Cannabis is the most widely used illegal drug in Britain. Made from parts of the cannabis plant, it’s a naturally occurring drug. It is a mild sedative (often causing a chilled out feeling or actual sleepiness) and it’s also a mild hallucinogen (meaning you may experience a state where you see objects and reality in a distorted way and may even hallucinate). The main active compound in cannabis is tetrahydrocannabinol (THC).
In 2004 the Department of Health released figures that showed drug centres were reporting growing numbers coming to them with problems related to Cannabis. Nine per cent of all those attending clinics cited cannabis as the main reason they were attending, rather than any of the other drugs they were using, twice as many as a decade ago. A separate study by the World Health Organisation showing that one in five 15-year-olds in Britain smokes cannabis, more than twice the world average.

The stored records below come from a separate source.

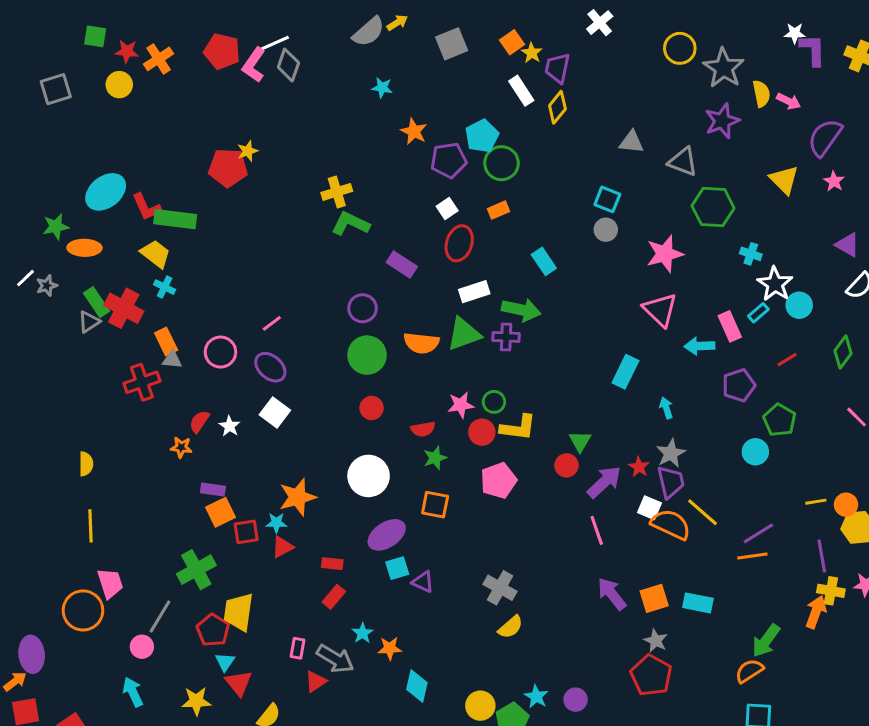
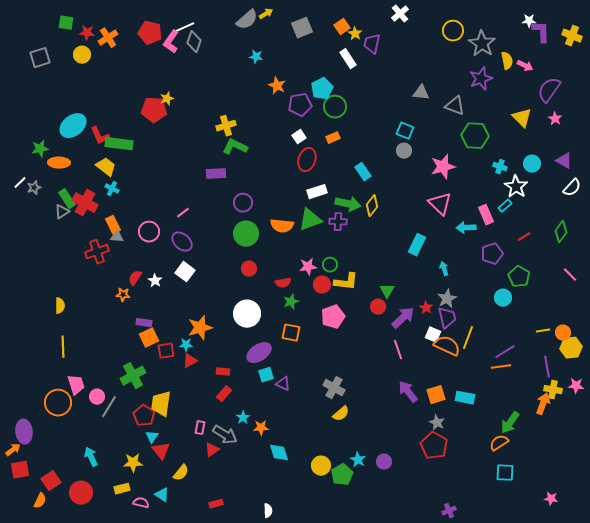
yellow diamond: (557, 107) -> (372, 206), moved
purple rectangle: (402, 264) -> (216, 174), moved, turned -36
cyan circle: (799, 305) -> (532, 164), moved
yellow line: (702, 512) -> (468, 338), turned 70
pink circle: (142, 647) -> (97, 397), moved
cyan diamond: (417, 686) -> (279, 453), turned -30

There is also increasing clinical evidence linking cannabis use to mental illness, particularly schizophrenia, psychosis, anxiety and depression. US research shows that 80 per cent of new cases of psychosis in some hospitals have been triggered by cannabis use. Someone who starts using cannabis aged 15 is at more than four times the risk of developing schizophrenia over the next 11 years than someone starting smoking the drug at 18. And 18-year-olds who have used cannabis at least 50 times have a seven-fold increased risk of developing psychosis in the next 15 years.